■ **GIVEN TEXT**
..............................

3D data is everywhere. Detectors are not only getting faster, but getting stylish. Edges are making a comeback. HOGgles let you see the world through the eyes of an algorithm. Computers can automatically make your face pictures more memorable. And why ever stop learning, when you can learn all day long?
Here is a breakdown of some of the must-read ICCV 2013 papers which I'd like to share with you:
From Large Scale Image Categorization to Entry-Level Categories, Vicente Ordonez, Jia Deng, Yejin Choi, Alexander C. Berg, Tamara L. Berg, ICCV 2013.
This paper is the Marr Prize winning paper from this year's conference. It is all about entry-level categories - the labels people will use to name an object - which were originally defined and studied by psychologists in the 1980s. In the ICCV paper, the authors study entry-level categories at a large scale and learn the first models for predicting entry-level categories for images. The authors learn mappings between concepts predicted by existing visual recognition systems and entry-level concepts that could be useful for improving human-focused applications such as natural language image description or retrieval. NOTE: If you haven't read Eleanor Rosch's seminal 1978 paper, The Principles of Categorization, do yourself a favor: grab a tall coffee, read it and prepare to be rocked.
Structured Forests for Fast Edge Detection, P. Dollar and C. L. Zitnick, ICCV 2013.
This paper from Microsoft Research is all about pushing the boundaries for edge detection. Randomized Decision Trees and Forests have been used in lots of excellent Microsoft research papers, with Jamie Shotton's Kinect work being one of the best examples, and it is now being used for super high-speed edge detection. However this paper is not just about edges. Quoting the authors, "We describe a general purpose method for learning structured random decision forest that robustly uses structured labels to select splits in the trees." Anybody serious about learning for low-level vision should take a look.
There is also some code available, but take a very detailed look at the license before you use it in your project. It is not an MIT license.
HOGgles: Visualizing Object Detection Features, C. Vondrick, A. Khosla, T. Malisiewicz, A. Torralba. ICCV 2013.
This is our MIT paper, which I already blogged about (Can you pass the HOGgles test?), so instead of rehashing what was already mentioned, I'll just leave you with the quote above. There are lots of great visualizations that Carl Vondrick put together on the HOGgles project webpage, so take a look.
Style-aware Mid-level Representation for Discovering Visual Connections in Space and Time, Yong Jae Lee, Alexei A. Efros, and Martial Hebert, ICCV 2013.

..............................

■ **RAW DATA**

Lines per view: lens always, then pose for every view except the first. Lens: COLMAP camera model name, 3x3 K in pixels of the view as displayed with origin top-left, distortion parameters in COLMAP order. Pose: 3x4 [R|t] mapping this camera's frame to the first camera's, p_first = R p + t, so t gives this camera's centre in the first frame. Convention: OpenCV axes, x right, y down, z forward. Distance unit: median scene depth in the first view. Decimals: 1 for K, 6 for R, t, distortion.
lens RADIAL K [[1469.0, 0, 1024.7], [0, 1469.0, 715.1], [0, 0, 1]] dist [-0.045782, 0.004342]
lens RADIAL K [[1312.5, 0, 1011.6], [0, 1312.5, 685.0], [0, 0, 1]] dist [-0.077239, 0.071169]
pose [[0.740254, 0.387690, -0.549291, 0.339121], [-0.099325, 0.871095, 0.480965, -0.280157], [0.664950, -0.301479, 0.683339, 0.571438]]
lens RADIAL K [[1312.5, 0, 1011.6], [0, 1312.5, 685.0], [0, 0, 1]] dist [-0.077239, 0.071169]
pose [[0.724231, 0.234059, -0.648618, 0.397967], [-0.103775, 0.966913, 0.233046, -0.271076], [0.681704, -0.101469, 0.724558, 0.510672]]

..............................

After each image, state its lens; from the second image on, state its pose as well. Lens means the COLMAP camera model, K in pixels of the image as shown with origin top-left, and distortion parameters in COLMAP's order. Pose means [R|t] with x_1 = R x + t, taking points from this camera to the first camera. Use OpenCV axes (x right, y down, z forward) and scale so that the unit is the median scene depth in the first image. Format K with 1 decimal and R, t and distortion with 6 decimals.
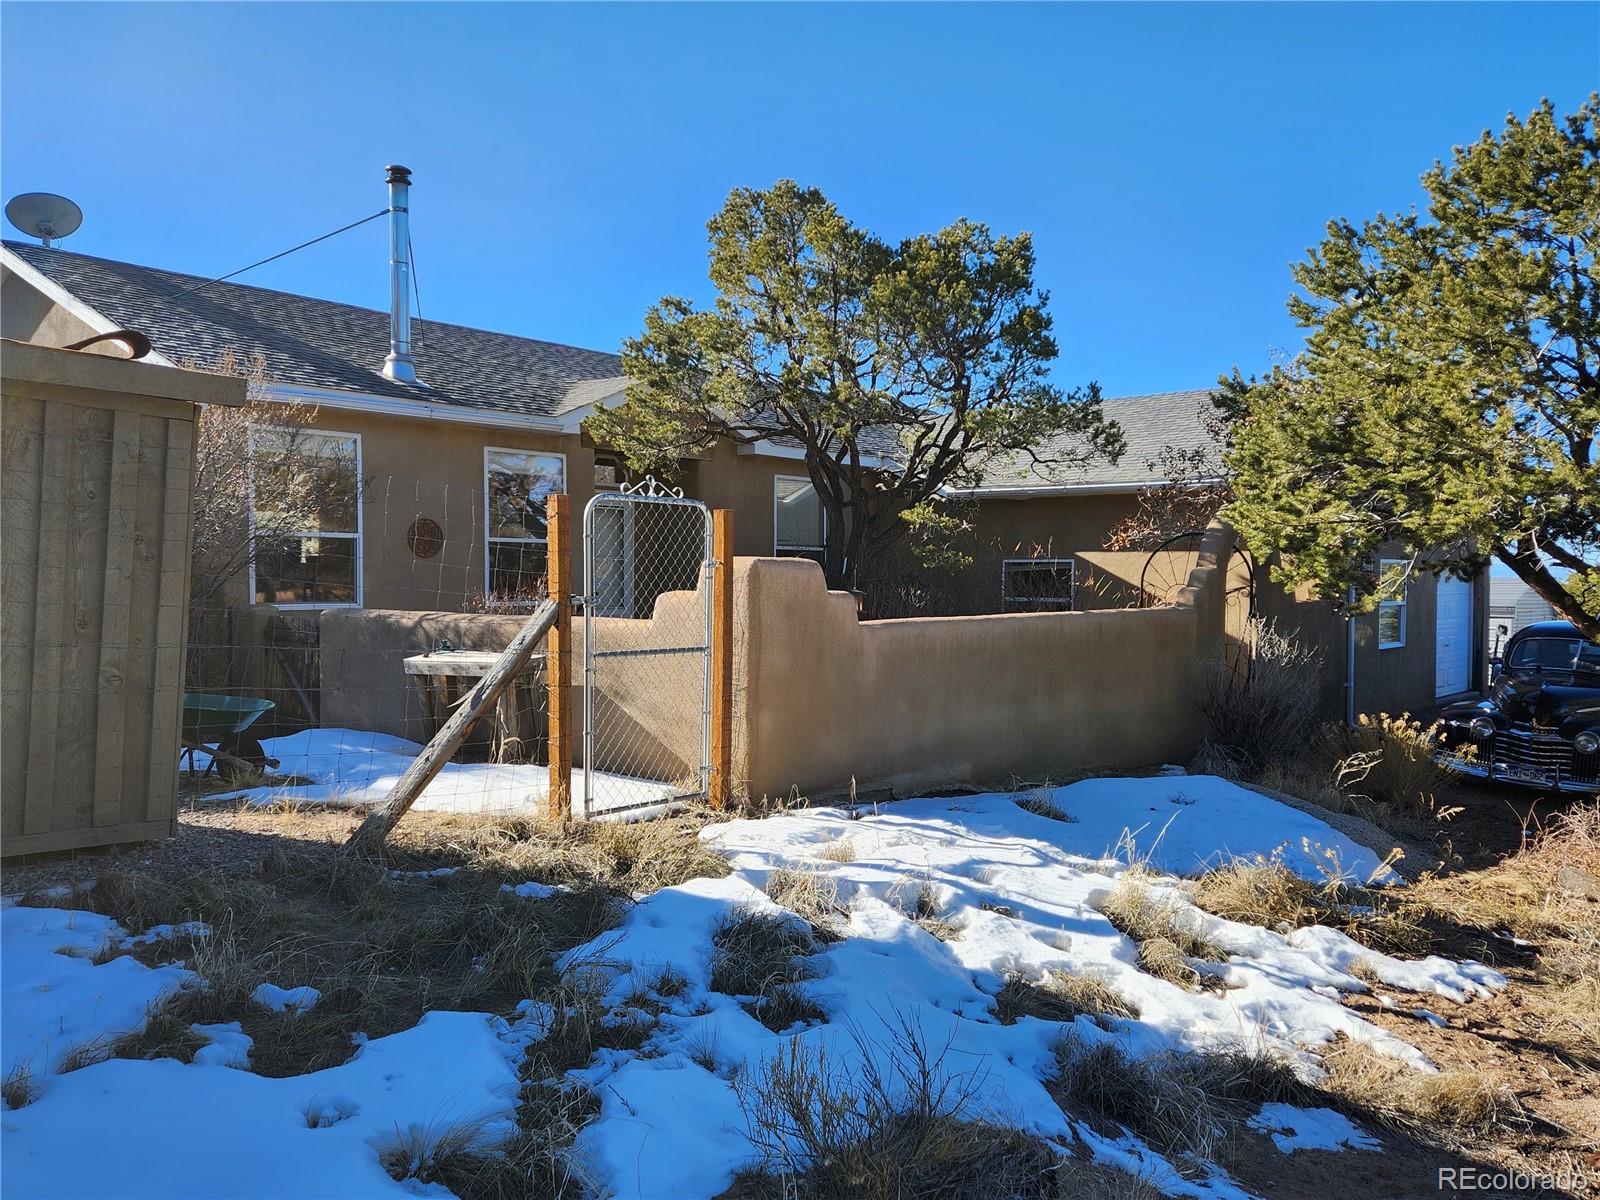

..............................

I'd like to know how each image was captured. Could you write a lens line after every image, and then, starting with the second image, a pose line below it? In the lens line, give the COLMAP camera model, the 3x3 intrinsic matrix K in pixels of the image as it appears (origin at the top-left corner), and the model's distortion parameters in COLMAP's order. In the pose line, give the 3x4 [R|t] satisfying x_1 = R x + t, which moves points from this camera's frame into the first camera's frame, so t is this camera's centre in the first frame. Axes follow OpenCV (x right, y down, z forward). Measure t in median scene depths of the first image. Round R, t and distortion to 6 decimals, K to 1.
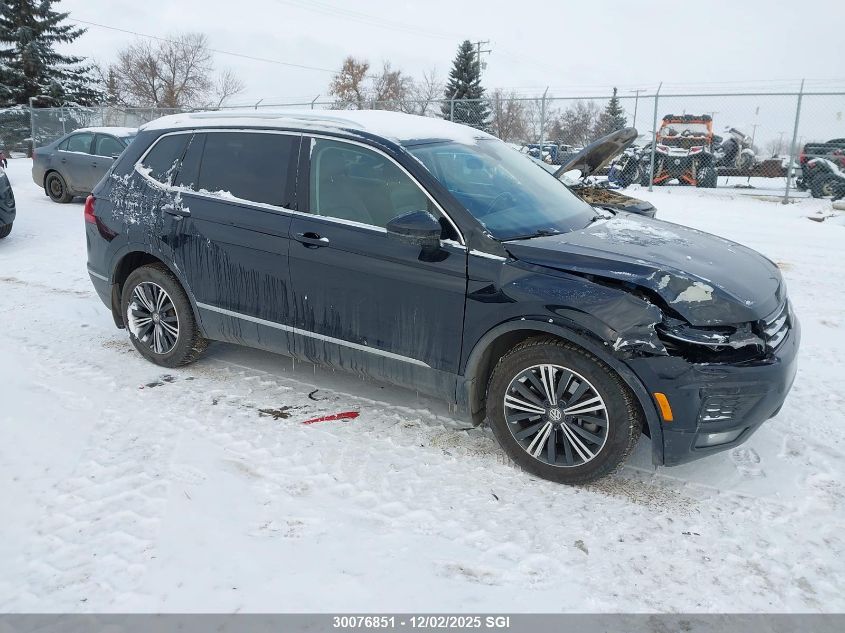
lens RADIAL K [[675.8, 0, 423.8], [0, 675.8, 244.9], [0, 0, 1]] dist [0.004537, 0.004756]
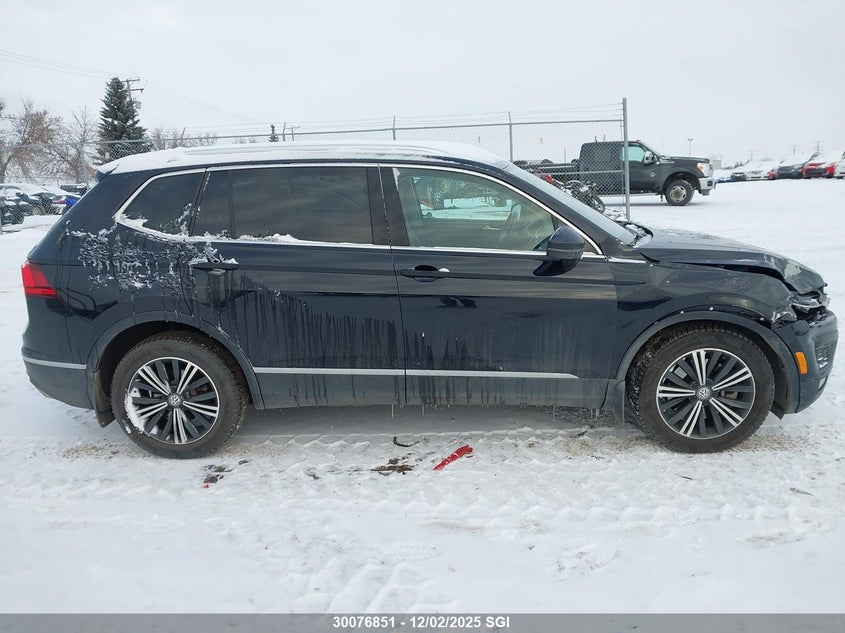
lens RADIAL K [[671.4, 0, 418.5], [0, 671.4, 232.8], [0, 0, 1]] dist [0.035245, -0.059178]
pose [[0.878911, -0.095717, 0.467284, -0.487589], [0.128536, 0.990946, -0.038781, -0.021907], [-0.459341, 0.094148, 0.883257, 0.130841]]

..............................

■ **WHAT THE EXERCISE ASKS**
Answer these questions from the overview of ICCV 2013 papers:
(a) Which paper is identified as the Marr Prize winner?
(b) In what decade did psychologists originally define and study entry-level categories?
(c) Who put together the visualizations on the HOGgles project webpage?
The entries have no role in this exercise.

■ **RESPONSE AREA**
(a) From Large Scale Image Categorization to Entry-Level Categories
(b) The 1980s
(c) Carl Vondrick